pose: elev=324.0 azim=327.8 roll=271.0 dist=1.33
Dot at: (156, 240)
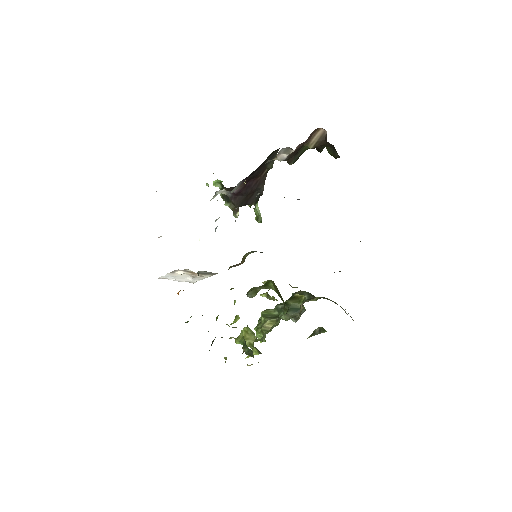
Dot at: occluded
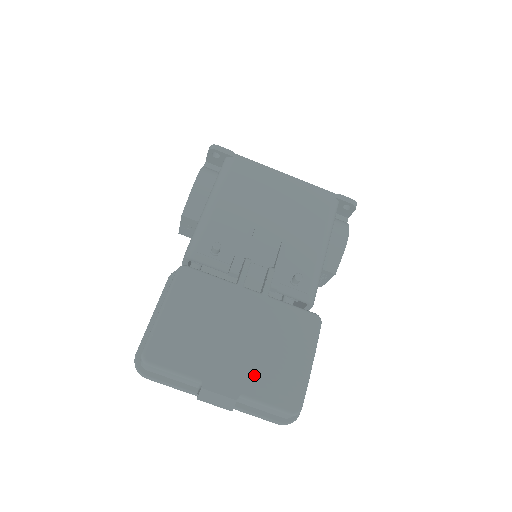
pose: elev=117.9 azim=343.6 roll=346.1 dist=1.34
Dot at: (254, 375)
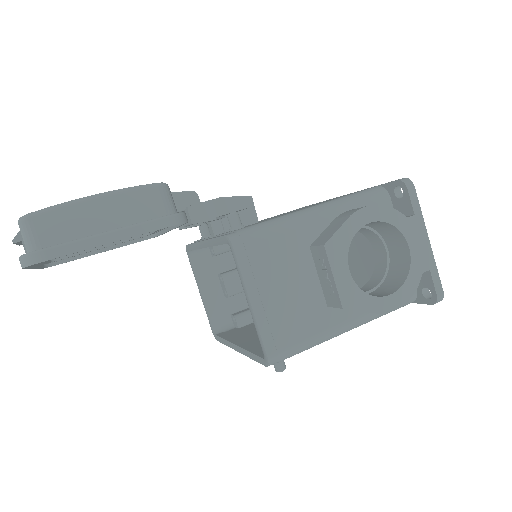
Dot at: occluded
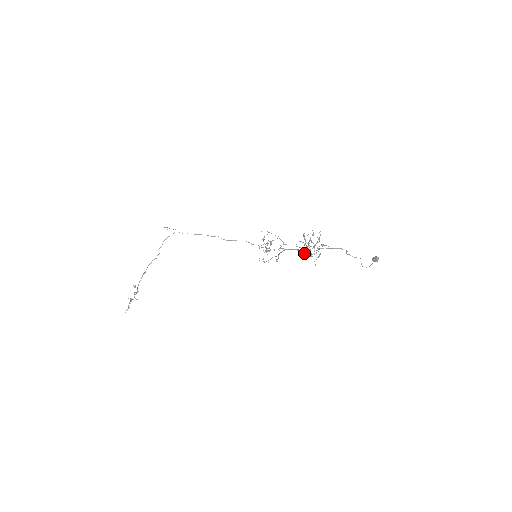
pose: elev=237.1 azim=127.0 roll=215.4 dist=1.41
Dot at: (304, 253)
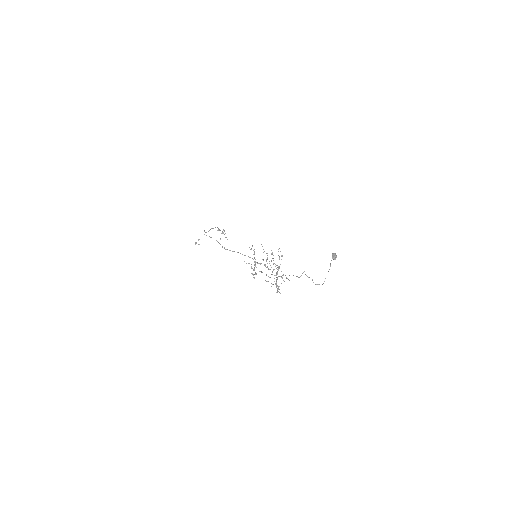
Dot at: occluded
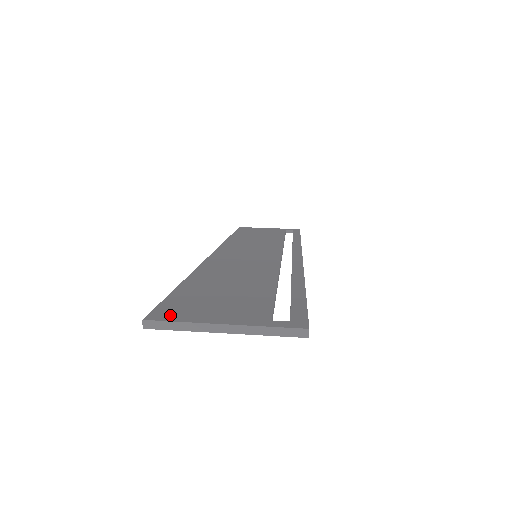
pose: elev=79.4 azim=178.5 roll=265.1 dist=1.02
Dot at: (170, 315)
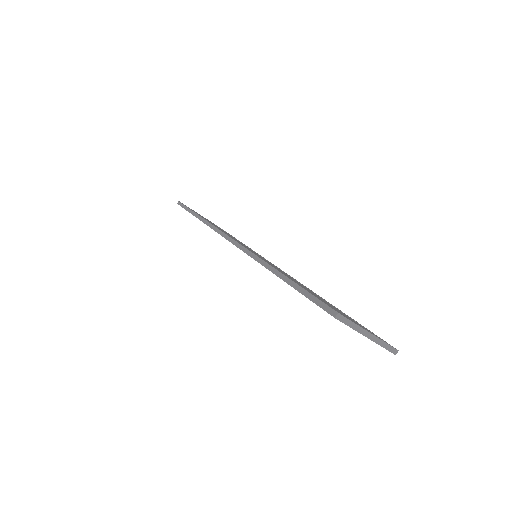
Dot at: occluded
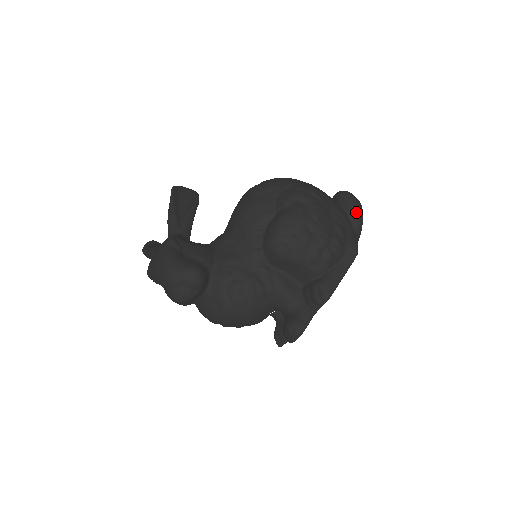
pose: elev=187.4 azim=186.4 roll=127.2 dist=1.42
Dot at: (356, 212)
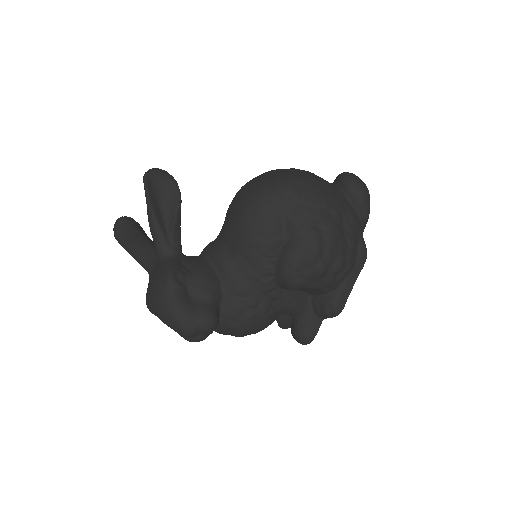
Dot at: (366, 209)
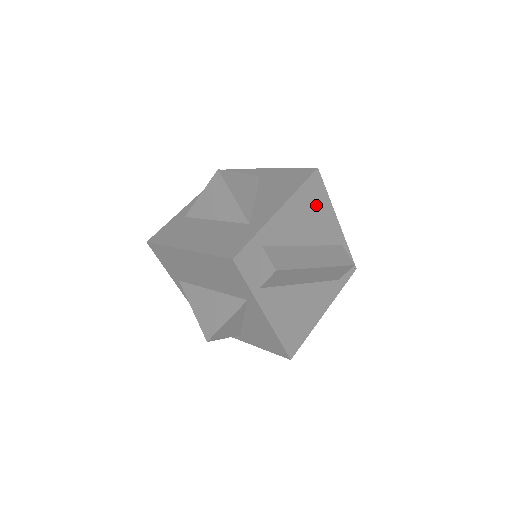
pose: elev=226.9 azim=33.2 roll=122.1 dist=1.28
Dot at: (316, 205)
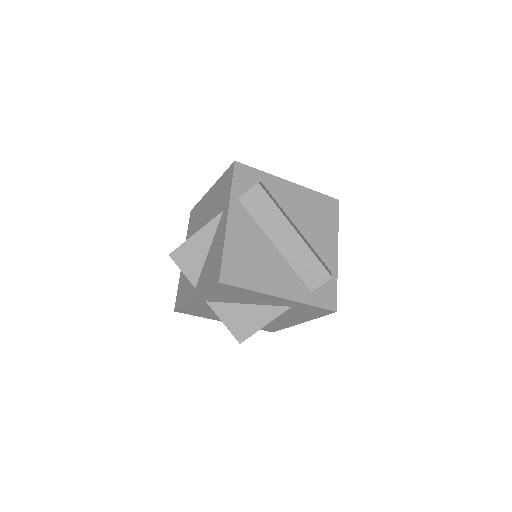
Dot at: (323, 217)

+++

- EXERCISE DIRECTIONS:
Edit the items above so that "pose" is replaced by "camera" everywhere, with everything else unchanged. Leave the pictures out of your answer.

- TASK RESULT:
camera: elev=324.0 azim=327.8 roll=271.0 dist=1.33
Dot at: (156, 240)
Dot at: occluded
camera: elev=117.9 azim=343.6 roll=346.1 dist=1.34
Dot at: (254, 375)
Dot at: occluded
camera: elev=237.1 azim=127.0 roll=215.4 dist=1.41
Dot at: (304, 253)
Dot at: occluded
camera: elev=79.4 azim=178.5 roll=265.1 dist=1.02
Dot at: (170, 315)
Dot at: occluded
camera: elev=187.4 azim=186.4 roll=127.2 dist=1.42
Dot at: (356, 212)
Dot at: (366, 209)
camera: elev=226.9 azim=33.2 roll=122.1 dist=1.28
Dot at: (316, 205)
Dot at: (323, 217)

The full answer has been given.